Dies auf den Weltmarkt zu übertragen, ist nicht einfach. Nach Aussage von Marktforschungsfirmen werden pro Jahr 40 Gigawatt neue Dieselkraftwerke gebaut. Wie viel wir davon durch Wind oder Photovoltaik ersetzen können, hängt auch vom Standort ab. Die Anwender müssen zudem noch davon überzeugt werden, solche, in ihren Augen riskante Technik einzusetzen.

Und nun eine ganz spannende Frage. Eine Hybridanlage bestehend aus Dieselkraftwerk und PV-Anlage führt zu höheren Investitionskosten gegenüber einem reinen Dieselkraftwerk. Können die deutlich geringeren Betriebskosten diese Mehrkosten ausgleichen?

Ich gehe fest davon aus. In den letzten Jahren sind die Investitionskosten von PV-Kraftwerken sowie von Speichertechnologien deutlich gesunken. Nehmen wir das Beispiel von St. Eustatius. Zwei Millionen Liter eingesparter Diesel pro Jahr kann eine Investition dieser Größenordnung innerhalb von vier bis sechs Jahren amortisieren. Die Rendite und die Amortisationszeit schwanken abhängig vom Ort, der Komplexität des Systems und deren Anwendung.

Frau Ortiz, die Energieversorgung der Zukunft mit erneuerbaren Energien ist ein spannendes Thema. Seit wann beschäftigen Sie sich bereits damit?

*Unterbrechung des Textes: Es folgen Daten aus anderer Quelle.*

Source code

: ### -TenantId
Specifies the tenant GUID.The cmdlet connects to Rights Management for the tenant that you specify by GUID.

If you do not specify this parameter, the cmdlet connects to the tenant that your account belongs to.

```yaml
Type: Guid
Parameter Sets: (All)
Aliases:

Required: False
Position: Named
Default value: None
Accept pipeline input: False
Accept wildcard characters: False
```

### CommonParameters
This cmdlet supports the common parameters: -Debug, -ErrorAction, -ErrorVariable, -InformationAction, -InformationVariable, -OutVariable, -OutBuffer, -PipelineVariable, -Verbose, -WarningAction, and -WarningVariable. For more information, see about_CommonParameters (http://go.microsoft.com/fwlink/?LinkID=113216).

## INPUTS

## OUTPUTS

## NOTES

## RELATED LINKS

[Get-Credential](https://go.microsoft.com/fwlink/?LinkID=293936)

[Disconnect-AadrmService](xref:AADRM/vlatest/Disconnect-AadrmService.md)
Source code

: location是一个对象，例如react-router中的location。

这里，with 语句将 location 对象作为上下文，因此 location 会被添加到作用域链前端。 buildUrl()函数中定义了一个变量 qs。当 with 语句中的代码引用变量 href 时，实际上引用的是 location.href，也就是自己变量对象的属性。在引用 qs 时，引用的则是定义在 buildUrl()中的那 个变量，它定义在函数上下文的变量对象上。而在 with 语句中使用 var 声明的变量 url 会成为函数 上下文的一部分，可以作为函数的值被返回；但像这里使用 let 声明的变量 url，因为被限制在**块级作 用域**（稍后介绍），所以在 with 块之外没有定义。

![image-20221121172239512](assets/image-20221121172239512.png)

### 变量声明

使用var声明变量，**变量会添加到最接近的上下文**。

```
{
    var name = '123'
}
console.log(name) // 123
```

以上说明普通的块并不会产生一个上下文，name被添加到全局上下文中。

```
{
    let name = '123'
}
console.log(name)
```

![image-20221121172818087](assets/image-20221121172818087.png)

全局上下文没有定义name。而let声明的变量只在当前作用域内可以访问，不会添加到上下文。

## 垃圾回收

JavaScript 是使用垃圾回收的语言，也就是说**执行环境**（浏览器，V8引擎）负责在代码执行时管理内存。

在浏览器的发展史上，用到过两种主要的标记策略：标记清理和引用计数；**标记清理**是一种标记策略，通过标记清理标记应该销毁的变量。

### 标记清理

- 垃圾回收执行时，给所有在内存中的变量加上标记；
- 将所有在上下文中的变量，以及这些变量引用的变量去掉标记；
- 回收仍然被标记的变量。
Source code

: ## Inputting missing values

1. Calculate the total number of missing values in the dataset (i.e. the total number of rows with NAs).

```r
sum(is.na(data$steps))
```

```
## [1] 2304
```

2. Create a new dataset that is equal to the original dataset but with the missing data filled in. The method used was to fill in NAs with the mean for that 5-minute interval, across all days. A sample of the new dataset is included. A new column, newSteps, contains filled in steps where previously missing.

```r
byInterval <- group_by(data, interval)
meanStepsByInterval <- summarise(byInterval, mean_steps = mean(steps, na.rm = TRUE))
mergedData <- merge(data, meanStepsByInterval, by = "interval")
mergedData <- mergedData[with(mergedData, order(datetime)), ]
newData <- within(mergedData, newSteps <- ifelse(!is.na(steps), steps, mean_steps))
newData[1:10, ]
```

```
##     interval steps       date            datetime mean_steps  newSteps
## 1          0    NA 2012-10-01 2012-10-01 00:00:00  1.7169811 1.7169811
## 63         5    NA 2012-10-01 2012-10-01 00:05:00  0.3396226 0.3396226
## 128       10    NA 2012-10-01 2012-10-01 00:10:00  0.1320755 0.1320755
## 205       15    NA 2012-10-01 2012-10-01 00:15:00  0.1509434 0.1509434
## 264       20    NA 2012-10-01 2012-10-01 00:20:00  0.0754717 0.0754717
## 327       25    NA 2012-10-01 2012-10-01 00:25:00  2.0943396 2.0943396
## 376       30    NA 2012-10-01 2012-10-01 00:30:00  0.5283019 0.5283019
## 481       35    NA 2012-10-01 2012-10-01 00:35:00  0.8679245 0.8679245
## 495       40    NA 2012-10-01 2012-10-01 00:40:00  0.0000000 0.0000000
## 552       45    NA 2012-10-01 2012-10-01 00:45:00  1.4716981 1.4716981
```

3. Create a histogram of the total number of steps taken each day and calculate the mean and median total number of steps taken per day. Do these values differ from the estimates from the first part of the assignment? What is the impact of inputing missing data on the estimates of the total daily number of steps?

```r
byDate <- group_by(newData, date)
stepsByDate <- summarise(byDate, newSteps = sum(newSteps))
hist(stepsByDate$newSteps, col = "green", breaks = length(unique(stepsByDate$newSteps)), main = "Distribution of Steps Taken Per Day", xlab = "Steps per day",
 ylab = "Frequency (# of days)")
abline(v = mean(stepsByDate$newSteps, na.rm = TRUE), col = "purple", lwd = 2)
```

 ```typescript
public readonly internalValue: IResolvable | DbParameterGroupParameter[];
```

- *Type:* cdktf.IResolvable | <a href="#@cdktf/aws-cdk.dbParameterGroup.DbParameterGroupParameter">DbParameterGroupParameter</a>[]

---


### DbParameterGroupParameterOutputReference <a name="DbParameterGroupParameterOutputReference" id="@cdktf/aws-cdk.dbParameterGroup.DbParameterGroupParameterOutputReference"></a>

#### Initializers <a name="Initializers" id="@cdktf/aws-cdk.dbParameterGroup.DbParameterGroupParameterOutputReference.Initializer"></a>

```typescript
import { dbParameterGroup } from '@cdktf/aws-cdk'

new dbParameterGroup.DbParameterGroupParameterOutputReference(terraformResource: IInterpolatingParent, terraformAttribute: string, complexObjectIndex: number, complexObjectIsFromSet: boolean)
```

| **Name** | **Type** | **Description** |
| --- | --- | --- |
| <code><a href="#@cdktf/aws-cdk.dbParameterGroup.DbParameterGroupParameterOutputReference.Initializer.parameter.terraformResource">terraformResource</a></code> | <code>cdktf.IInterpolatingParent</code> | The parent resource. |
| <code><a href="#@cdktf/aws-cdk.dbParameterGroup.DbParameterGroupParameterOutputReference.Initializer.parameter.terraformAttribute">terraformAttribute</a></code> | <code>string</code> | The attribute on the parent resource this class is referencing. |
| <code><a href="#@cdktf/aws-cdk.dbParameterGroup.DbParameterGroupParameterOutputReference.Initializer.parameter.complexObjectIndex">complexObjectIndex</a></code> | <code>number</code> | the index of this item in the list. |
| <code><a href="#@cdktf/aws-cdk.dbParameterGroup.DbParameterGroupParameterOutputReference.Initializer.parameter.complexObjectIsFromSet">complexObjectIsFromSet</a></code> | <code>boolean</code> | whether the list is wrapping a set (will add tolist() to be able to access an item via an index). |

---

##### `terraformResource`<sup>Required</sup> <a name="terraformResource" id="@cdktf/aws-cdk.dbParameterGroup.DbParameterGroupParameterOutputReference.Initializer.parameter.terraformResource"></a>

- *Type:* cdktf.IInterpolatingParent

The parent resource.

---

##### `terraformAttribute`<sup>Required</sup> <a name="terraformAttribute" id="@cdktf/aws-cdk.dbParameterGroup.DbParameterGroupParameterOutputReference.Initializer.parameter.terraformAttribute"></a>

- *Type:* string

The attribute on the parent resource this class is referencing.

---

Seit über 15 Jahren beschäftige ich mich mit dem Thema Energieversorgung mit Photovoltaik beginnend von ein paar Kilowatt bis in die Megawatt-Leistungsklasse für unterschiedlichste Anwendungen.

Und wie sind Sie zu diesem Thema gekommen – manchmal ist es ja auch purer Zufall?

Meine größte Motivation ist es, den frei verfügbaren und sauberen Strom aus Sonnenenergie so zu verbreiten, dass er weltweit zur Verfügung steht und für jeden zugänglich und bezahlbar ist.

Das Interview führte Micaela Münter, Wissenschaftsjournalistin beim FIZ Karlsruhe.